Cogumelos grelhados na parrilla com 
fonduta de queijo, acompanhados 
de tostadas de focaccia

Ingredientes

200ml de creme de leite; 400g de parmesão; 100g de farinha de trigo;100g 
de manteiga; 100ml de vinho branco; sal e pimenta. 50g de cogumelo shitake; 50g de cogumelo de Paris; 50g de cogumelo shimeji; 20g de bacon; 20g de croutons; 2 fatias de focaccia; 5ml de azeite de trufa; 5ml de azeite de 
oliva; 1g de salsa; 5g de brotos.

Modo de fazer

Coloque a manteiga e a farinha em uma panela e misture em fogo baixo. Adicione o creme de leite e deixe engrossar. Após reduzir, adicione o vinho branco e deixe evaporar um pouco do álcool. Em seguida, coloque o parmesão e desligue o fogo. Leve ao liquidificador até obter uma consistência lisa e homogênea. Tempere com sal e pimenta. Reserve.
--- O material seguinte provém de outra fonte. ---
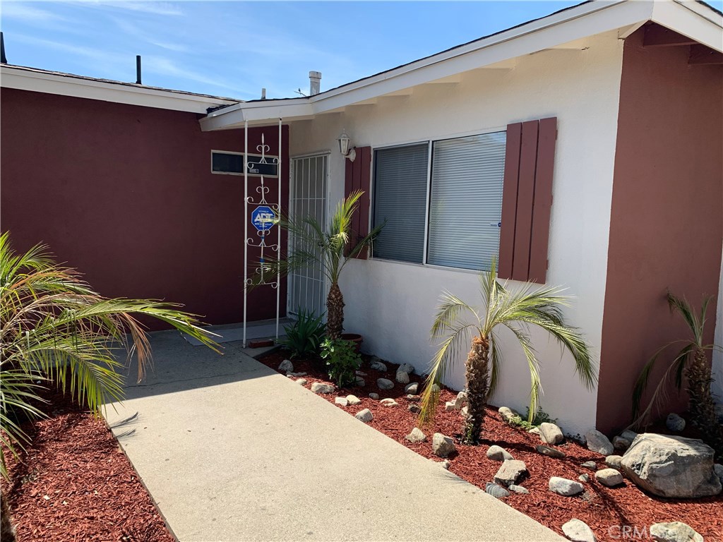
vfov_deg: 53.1
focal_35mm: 26
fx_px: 543
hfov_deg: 67.3
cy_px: 271
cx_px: 362
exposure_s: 1/1490
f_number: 1.8
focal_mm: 4.25
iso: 25
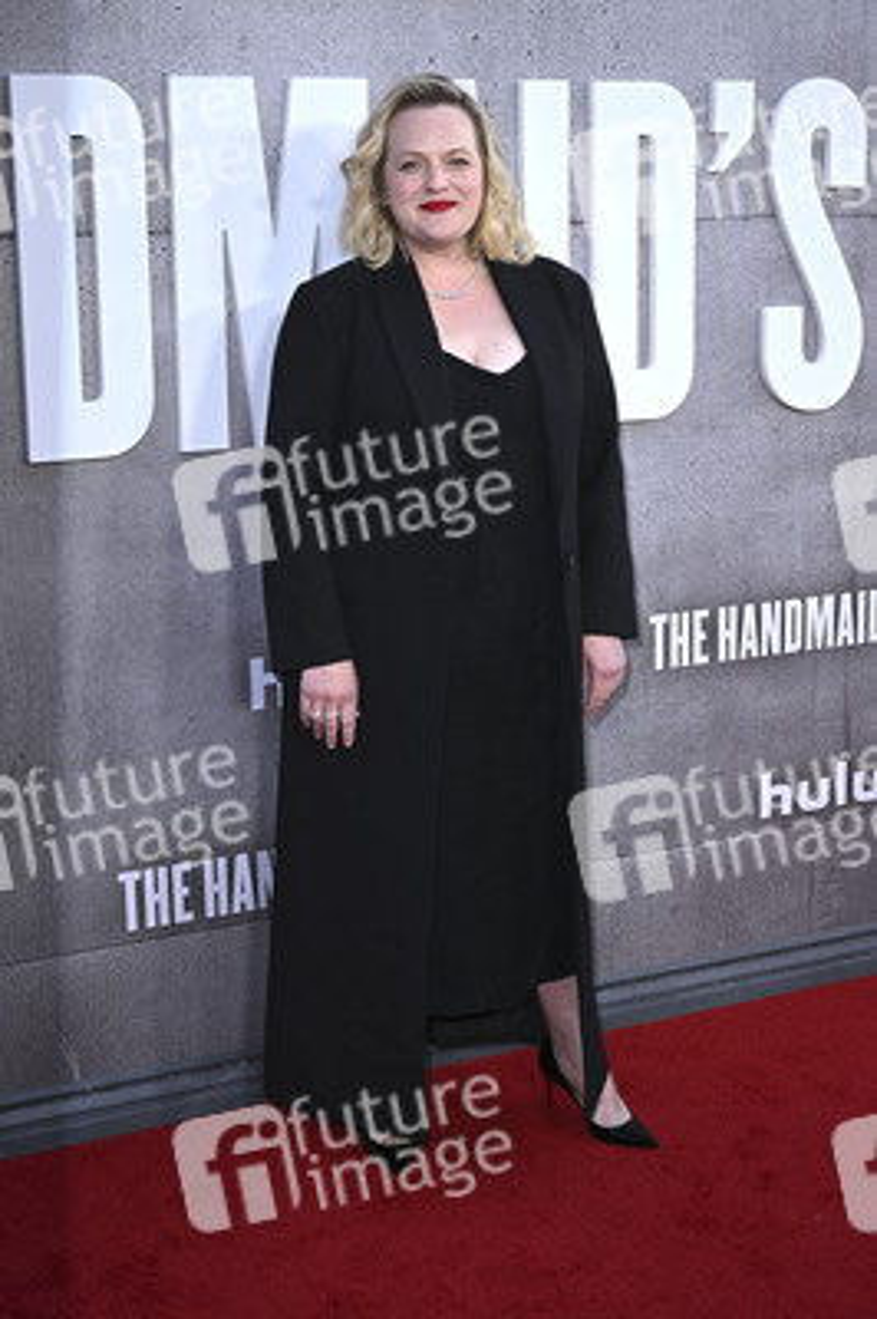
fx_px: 2123
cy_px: 660
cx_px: 438
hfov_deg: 23.3
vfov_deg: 34.5
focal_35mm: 58
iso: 800
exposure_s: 1/250
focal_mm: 58
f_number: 6.3
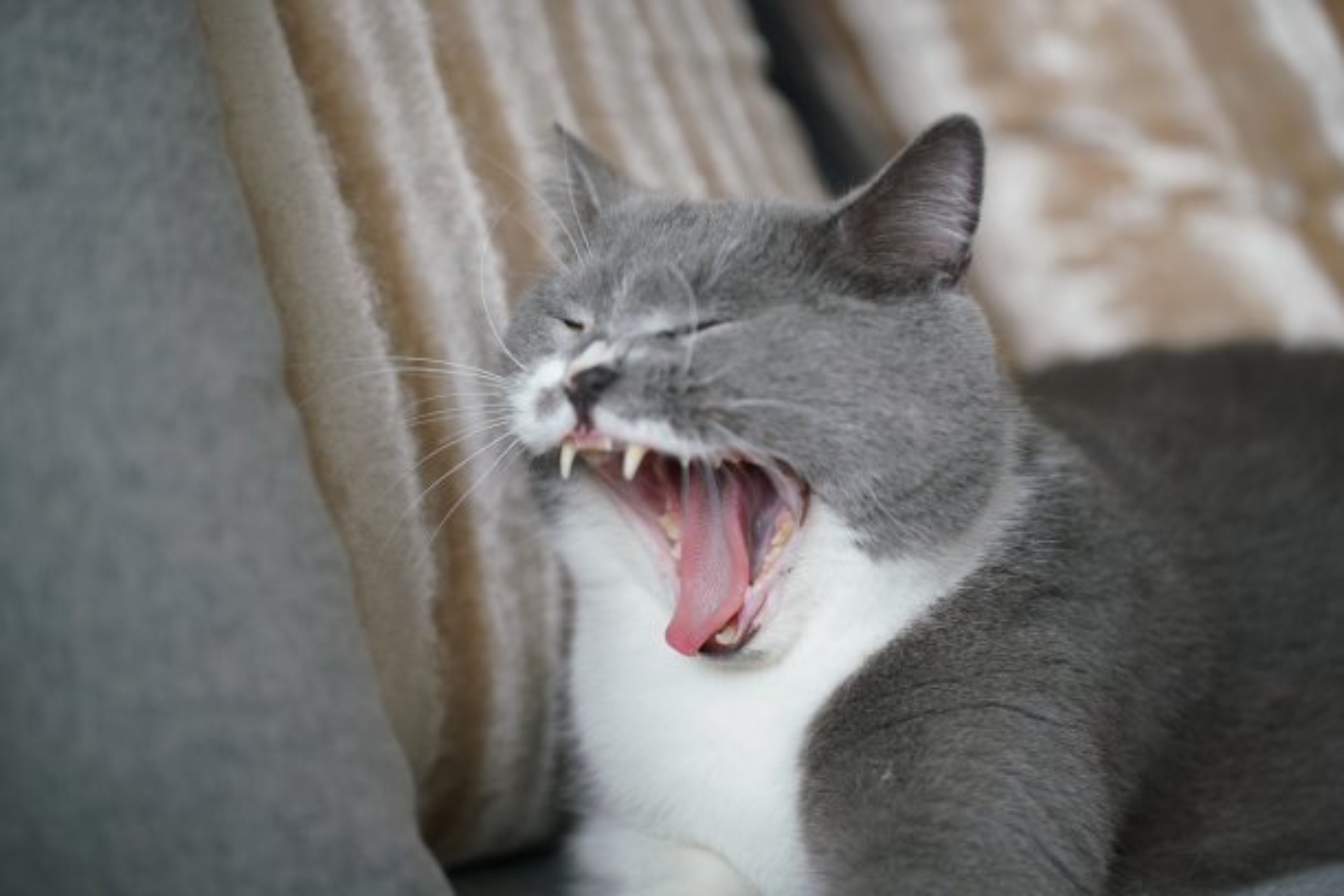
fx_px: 3733
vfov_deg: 13.7
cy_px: 448
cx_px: 672
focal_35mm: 100
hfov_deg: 20.4
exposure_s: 1/250
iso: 320
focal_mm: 100
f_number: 2.8
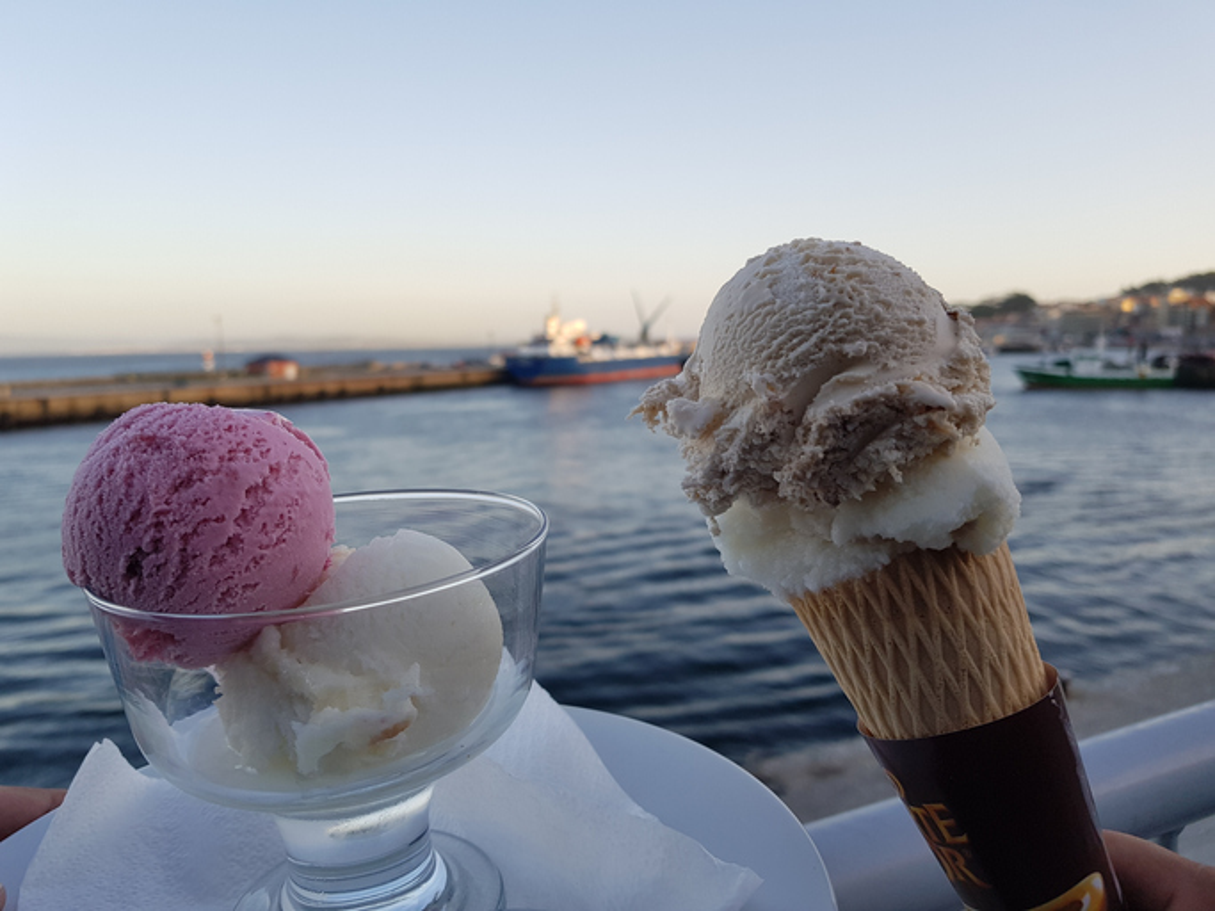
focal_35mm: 26
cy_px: 456
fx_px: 912
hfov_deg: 67.3
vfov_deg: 53.0
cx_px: 608
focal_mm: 4.2
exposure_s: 1/375
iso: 40
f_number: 1.7
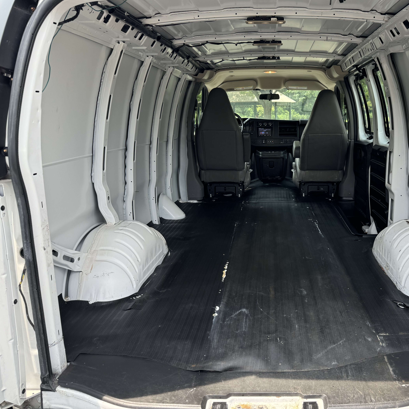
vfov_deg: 55.6
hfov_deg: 54.6
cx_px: 269
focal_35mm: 29
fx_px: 388
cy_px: 200
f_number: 1.78
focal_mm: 6.76
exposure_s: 1/582
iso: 80
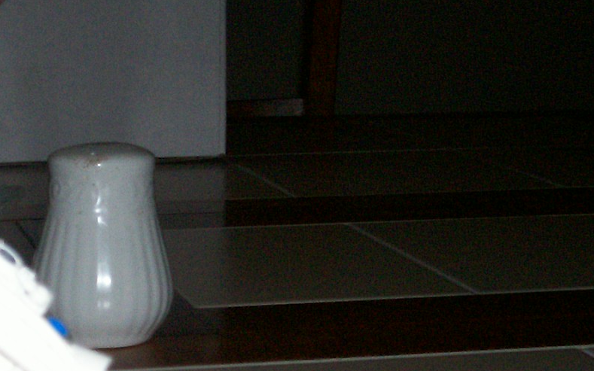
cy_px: 322
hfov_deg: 20.7
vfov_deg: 13.1
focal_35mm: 99
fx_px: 1603
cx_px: 95
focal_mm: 5.9
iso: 140
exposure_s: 1/64
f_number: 4.5
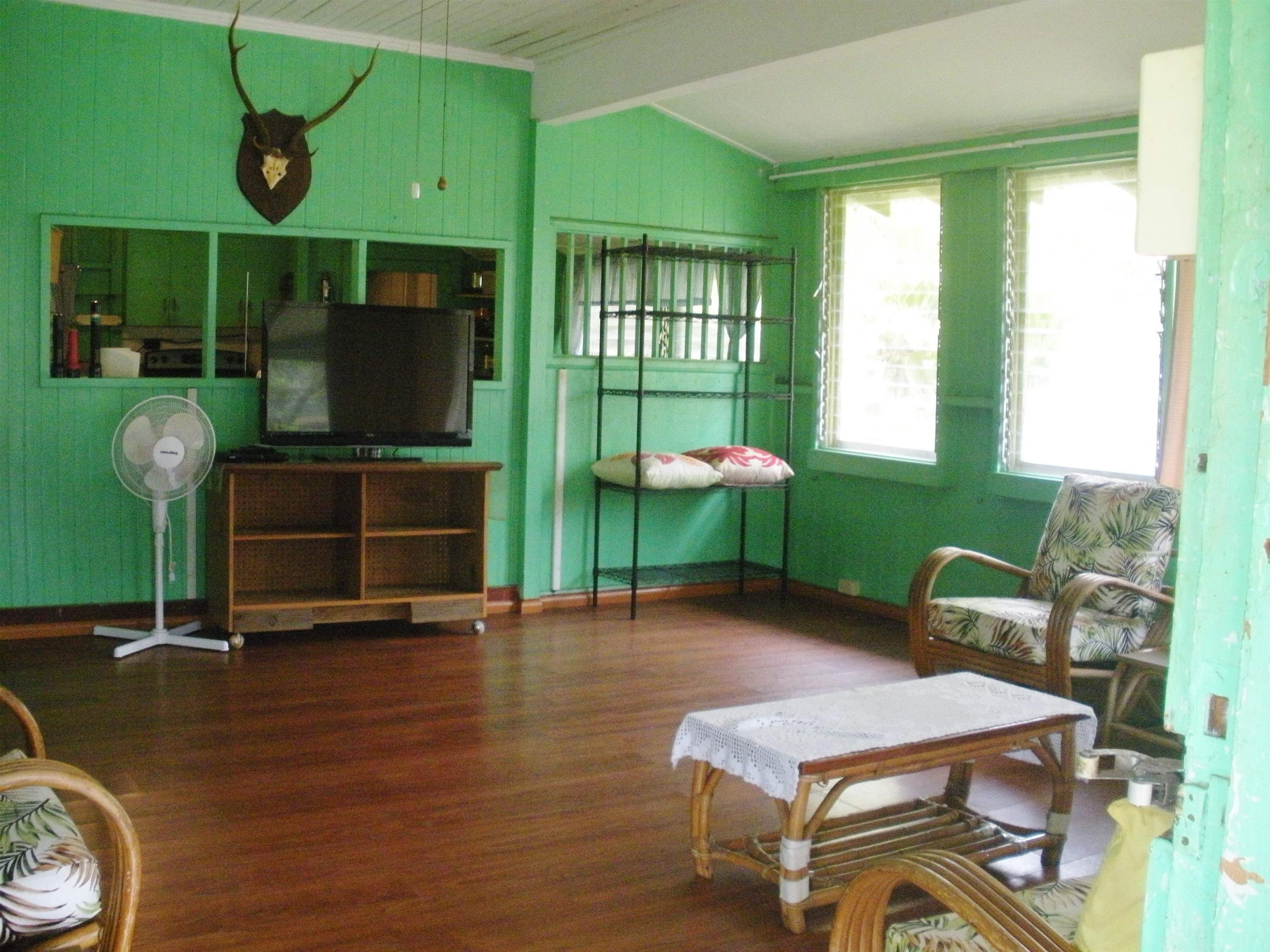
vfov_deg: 39.7
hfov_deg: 51.4
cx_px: 635
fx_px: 1321
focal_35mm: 36
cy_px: 476
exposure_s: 1/43.5
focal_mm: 6.3
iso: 400
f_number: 3.5
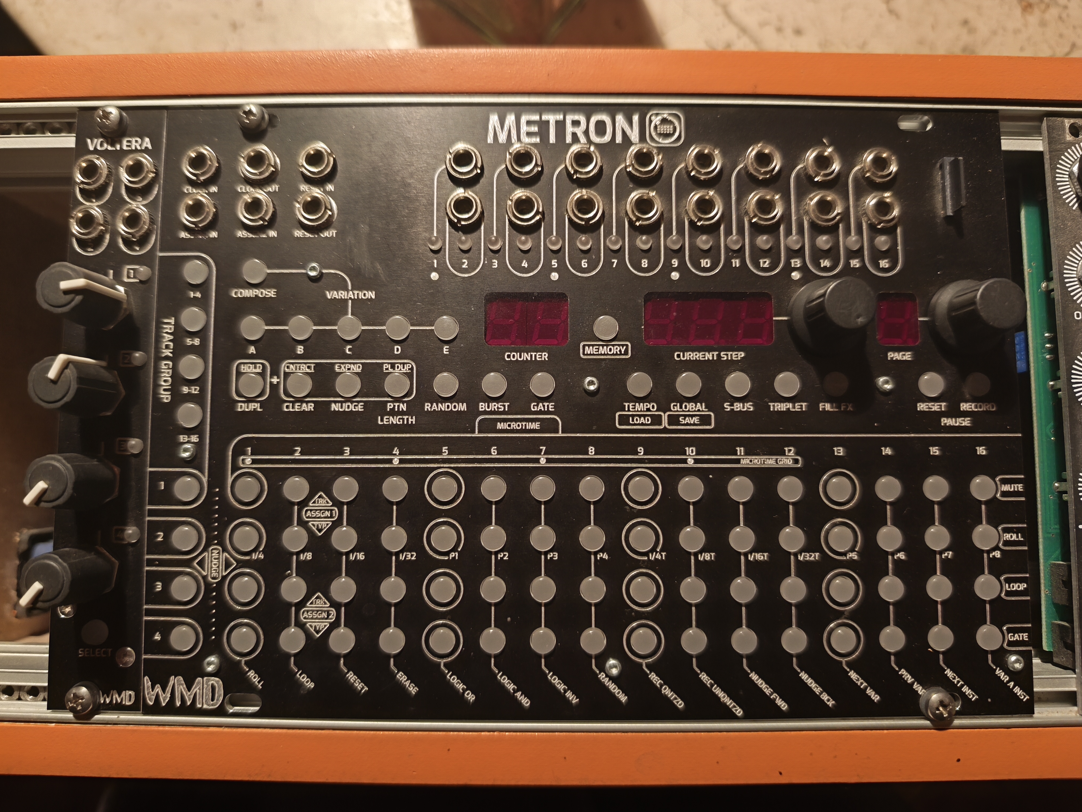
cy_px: 406
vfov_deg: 58.9
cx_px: 541
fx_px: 719
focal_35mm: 23
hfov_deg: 73.9
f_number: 1.65
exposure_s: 1/25
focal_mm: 6.18
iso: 2500
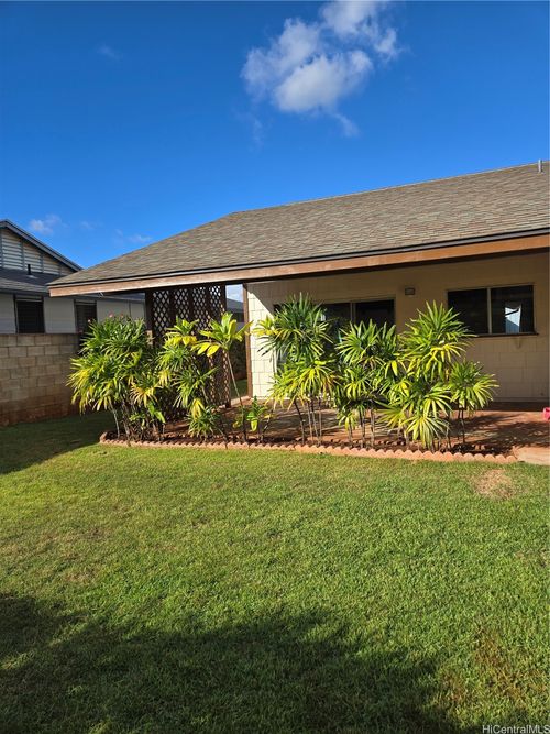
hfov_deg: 58.9
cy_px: 367
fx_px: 487
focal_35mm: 23
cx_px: 275
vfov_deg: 73.9
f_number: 1.8
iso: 25
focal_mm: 5.4
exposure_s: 1/1601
Em uma frigideira, coloque o azeite de oliva e os cogumelos laminados em fatias mais grossas, sal e pimenta a gosto. Frite o bacon em cubos pequenos e leve os pães à frigideira quente para dar uma dourada. Para a montagem, coloque o molho em um prato fundo. Em seguida, inclua os cogumelos, a salsinha, o bacon e os croutons. Repouse as fatias do pão em um dos lados do prato e use o azeite trufado e os brotos para finalizar.